The task:
Reproduce every line of text in the material below without any change, leaving out the pictures.
☆ ☆ ☆ ☆ ☆ ☆ ☆
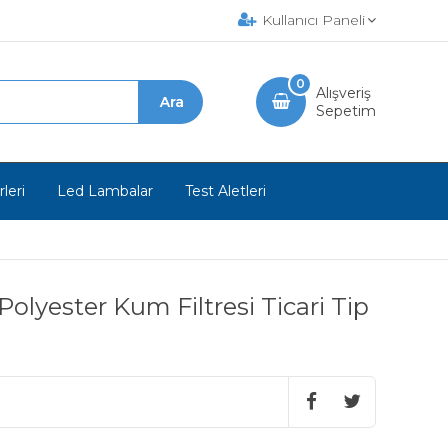
Kullanıcı Paneli
0
Alışveriş
Sepetim
leri
Led Lambalar
Test Aletleri
olyester Kum Filtresi Ticari Tip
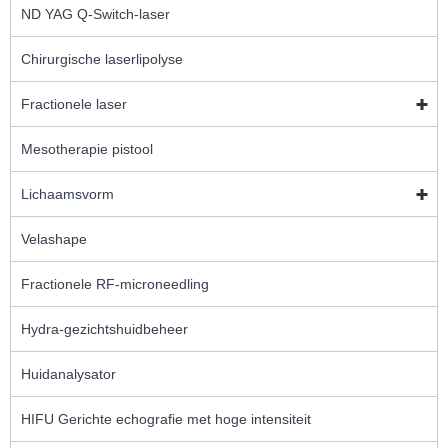
ND YAG Q-Switch-laser
Chirurgische laserlipolyse
Fractionele laser
Mesotherapie pistool
Lichaamsvorm
Velashape
Fractionele RF-microneedling
Hydra-gezichtshuidbeheer
Huidanalysator
HIFU Gerichte echografie met hoge intensiteit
☆ ☆ ☆ ☆ ☆ ☆ ☆
Task solution:
Kullanıcı Paneli
0
Alışveriş
Sepetim
leri
Led Lambalar
Test Aletleri
olyester Kum Filtresi Ticari Tip
ND YAG Q-Switch-laser
Chirurgische laserlipolyse
Fractionele laser
Mesotherapie pistool
Lichaamsvorm
Velashape
Fractionele RF-microneedling
Hydra-gezichtshuidbeheer
Huidanalysator
HIFU Gerichte echografie met hoge intensiteit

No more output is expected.